Material>

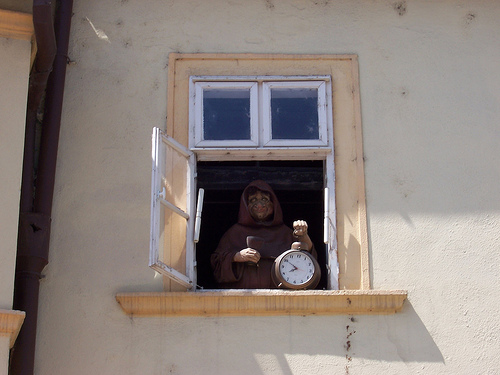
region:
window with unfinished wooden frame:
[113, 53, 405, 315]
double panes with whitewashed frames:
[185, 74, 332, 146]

---

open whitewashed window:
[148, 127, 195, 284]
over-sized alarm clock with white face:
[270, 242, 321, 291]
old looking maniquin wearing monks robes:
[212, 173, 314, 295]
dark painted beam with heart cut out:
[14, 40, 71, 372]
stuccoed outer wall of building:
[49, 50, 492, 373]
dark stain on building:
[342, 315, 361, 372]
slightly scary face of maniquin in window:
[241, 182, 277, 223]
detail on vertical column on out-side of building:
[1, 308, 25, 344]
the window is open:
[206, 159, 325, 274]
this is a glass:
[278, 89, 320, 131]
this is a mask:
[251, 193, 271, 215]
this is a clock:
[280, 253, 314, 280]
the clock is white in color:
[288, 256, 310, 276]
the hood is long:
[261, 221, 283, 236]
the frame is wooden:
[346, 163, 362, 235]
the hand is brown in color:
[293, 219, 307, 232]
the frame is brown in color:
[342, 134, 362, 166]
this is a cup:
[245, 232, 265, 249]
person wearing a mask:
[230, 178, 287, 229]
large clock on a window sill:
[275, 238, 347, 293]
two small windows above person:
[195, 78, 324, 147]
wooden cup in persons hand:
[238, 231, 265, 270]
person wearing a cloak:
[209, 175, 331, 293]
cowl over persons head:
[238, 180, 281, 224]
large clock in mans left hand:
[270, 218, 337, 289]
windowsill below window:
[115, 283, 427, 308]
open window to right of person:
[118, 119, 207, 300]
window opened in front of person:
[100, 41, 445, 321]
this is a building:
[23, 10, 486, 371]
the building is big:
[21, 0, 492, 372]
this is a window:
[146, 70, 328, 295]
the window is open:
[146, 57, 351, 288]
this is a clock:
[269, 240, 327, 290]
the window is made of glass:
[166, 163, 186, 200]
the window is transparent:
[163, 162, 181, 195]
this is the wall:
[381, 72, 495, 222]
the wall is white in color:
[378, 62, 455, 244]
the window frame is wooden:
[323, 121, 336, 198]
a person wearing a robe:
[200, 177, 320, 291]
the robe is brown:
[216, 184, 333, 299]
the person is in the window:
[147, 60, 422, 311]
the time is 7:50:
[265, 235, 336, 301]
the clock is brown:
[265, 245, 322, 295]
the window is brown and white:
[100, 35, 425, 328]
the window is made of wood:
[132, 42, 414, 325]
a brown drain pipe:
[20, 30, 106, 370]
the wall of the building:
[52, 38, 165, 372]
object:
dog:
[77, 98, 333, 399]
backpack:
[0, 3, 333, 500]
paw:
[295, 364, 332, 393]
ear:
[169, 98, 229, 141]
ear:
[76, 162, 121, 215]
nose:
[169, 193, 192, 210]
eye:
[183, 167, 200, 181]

Exercise task> Please state how many of the lines above contain the word "whitewashed", counting only matches with the same letter case. Reply with the number alone.

Solution below> 2